Two years after the successful spanning of the Tees, Wilson Bros merged with the Darlington Waggon Company on Albert Hill to form the Darlington Waggon & Engineering Company (DWEC) which, in its brief heyday, built bridges around the world: Mexico, Egypt, France, Ireland, Spain, Argentina, Japan and particularly India and Bangladesh.

The Great Indian Peninsular Railway leaves its headquarters at the Victoria Terminus in Bombay – a building that is regarded as one of the great wonders of the British Empire and which is today called the Chhatrapti Shivaji Terminus in Mumbai – and in its first 100 miles, it crosses 24 bridges, 22 of which were made by DWEC.

There are 28 DWEC bridges around Chittogram, Bangladesh’s second largest city, on the Assam Bengal Railway, which was built to carry tea from the plantations.

However, it is not known if any of these Darlington-made bridges have any square fittings on top of them which once used to carry oil lamps.

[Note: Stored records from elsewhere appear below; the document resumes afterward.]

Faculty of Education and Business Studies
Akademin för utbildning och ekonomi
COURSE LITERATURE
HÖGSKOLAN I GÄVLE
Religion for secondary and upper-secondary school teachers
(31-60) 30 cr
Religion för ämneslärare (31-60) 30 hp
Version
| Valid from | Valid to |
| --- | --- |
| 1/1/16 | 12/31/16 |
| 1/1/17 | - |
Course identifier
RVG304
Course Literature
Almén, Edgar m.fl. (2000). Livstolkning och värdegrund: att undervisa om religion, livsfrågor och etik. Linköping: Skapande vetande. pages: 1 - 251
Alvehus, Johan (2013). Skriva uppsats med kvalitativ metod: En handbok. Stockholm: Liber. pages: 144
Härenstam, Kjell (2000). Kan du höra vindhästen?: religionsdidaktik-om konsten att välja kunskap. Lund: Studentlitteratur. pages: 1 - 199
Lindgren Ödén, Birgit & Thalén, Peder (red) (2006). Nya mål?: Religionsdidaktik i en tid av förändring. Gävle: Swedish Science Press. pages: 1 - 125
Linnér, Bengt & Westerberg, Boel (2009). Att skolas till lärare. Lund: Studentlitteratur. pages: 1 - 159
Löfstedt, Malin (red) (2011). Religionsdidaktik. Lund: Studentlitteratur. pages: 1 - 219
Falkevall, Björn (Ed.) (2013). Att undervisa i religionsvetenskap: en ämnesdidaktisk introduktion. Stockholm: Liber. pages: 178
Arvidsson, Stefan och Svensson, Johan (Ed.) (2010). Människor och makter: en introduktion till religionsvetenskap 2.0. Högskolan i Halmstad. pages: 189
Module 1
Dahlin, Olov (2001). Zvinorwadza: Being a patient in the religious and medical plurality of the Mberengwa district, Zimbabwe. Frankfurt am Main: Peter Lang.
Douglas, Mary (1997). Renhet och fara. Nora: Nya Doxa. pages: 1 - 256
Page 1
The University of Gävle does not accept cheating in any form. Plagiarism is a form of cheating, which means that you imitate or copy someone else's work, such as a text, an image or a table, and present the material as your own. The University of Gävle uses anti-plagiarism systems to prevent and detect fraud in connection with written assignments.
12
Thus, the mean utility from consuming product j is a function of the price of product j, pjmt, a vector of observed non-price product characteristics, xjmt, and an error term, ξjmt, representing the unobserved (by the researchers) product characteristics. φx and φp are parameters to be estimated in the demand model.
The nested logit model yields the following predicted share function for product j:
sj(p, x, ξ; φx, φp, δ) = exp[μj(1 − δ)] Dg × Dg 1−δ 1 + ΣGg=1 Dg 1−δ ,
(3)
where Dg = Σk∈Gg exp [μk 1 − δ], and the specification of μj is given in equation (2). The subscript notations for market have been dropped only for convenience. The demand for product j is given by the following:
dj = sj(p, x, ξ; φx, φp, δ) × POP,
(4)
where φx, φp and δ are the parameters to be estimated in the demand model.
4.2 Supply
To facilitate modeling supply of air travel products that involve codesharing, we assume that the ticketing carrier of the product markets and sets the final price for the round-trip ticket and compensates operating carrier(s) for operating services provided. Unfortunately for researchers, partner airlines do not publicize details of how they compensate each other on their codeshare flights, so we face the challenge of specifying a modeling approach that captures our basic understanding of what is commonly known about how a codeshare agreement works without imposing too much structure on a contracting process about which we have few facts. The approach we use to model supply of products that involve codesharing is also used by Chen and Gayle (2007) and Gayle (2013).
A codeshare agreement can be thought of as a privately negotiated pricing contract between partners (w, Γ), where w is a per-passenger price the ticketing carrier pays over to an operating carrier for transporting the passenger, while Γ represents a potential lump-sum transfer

And has anyone even been to the extraordinary station in Mumbai? It was built between 1878 and 1887, and is lavishly decorated in a style that combines English Gothic and Indian mysticism. Inside is a series of friezes that tells the history of the railways: one frieze is dedicated to George Stephenson and another to the Stockton & Darlington Railway. Has anyone ever seen them?

The Chhatrapati Shivaji Terminus (formerly Victoria Terminus) in Mumbai in India, which had friezes depicting the Stockton & Darlington Railway

The Chhatrapati Shivaji Terminus (formerly Victoria Terminus) in Mumbai in India, which had friezes depicting the Stockton & Darlington Railway

BACK in Barney, the Thorngate Bridge has withstood all that the Tees can throw at it and everything that man can rain down on it.

In 1924, the dye house of Holroyd and Fieldhouse’s cloth mill collapsed onto the town end of the bridge, catapulting two pedestrians into the river. They were not badly hurt, and the bridge was repaired so that it still carries foot traffic today – just as many of its sister bridges around the world still carry rail traffic to this day.